Source material:
• • • • •

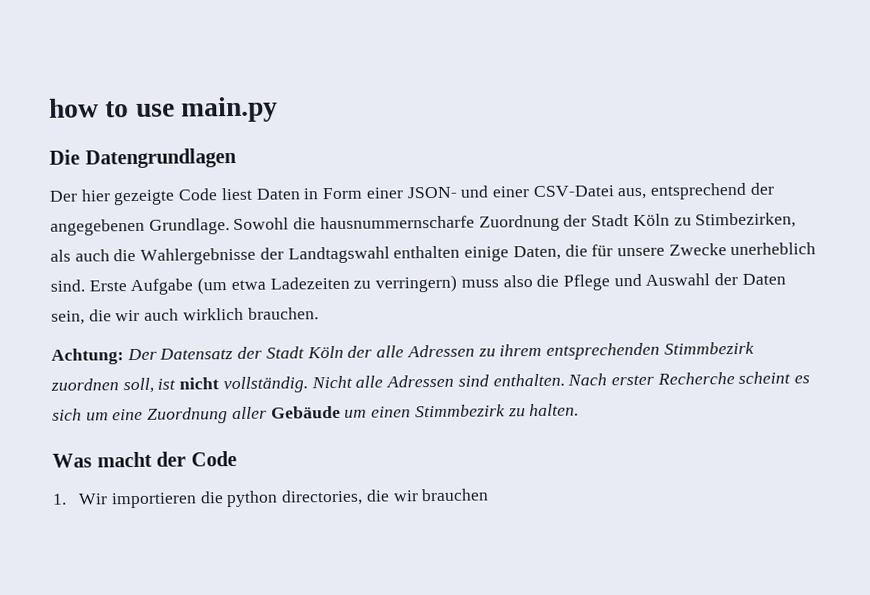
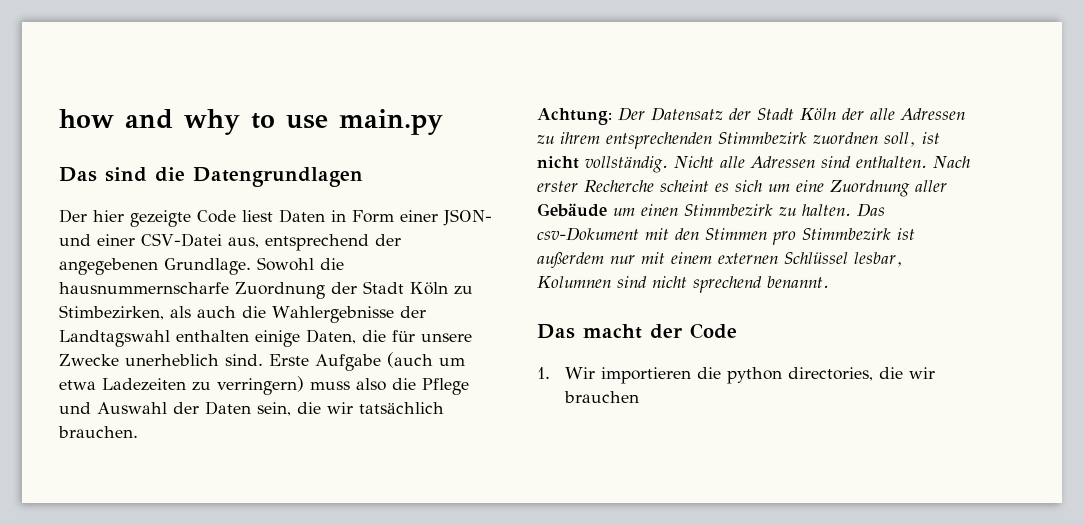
(99, 108) none -> [125,109,240,135] and why
[49,149,80,165] Die -> [59,167,185,182] Das sind die
[197,277,228,295] (um -> [387,352,465,368] (auch um
[144,307,244,321] auch wirklich -> [359,402,444,414] tatsächlich
[52,453,92,468] // Was -> [857,203,885,217] [537,227,915,245] [537,251,903,269] [537,276,829,293] [537,324,575,339] Das csv-Dokument mit den Stimmen pro Stimmbezirk ist außerdem nur mit einem externen Schlüssel lesbar, Kolumnen sind nicht sprechend benannt. // Das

• • • • •

What the task asks:
Would you please copy the listing exactly, omitting every picture?

Answer section:
(99, 108) none -> [125,109,240,135] and why
[49,149,80,165] Die -> [59,167,185,182] Das sind die
[197,277,228,295] (um -> [387,352,465,368] (auch um
[144,307,244,321] auch wirklich -> [359,402,444,414] tatsächlich
[52,453,92,468] // Was -> [857,203,885,217] [537,227,915,245] [537,251,903,269] [537,276,829,293] [537,324,575,339] Das csv-Dokument mit den Stimmen pro Stimmbezirk ist außerdem nur mit einem externen Schlüssel lesbar, Kolumnen sind nicht sprechend benannt. // Das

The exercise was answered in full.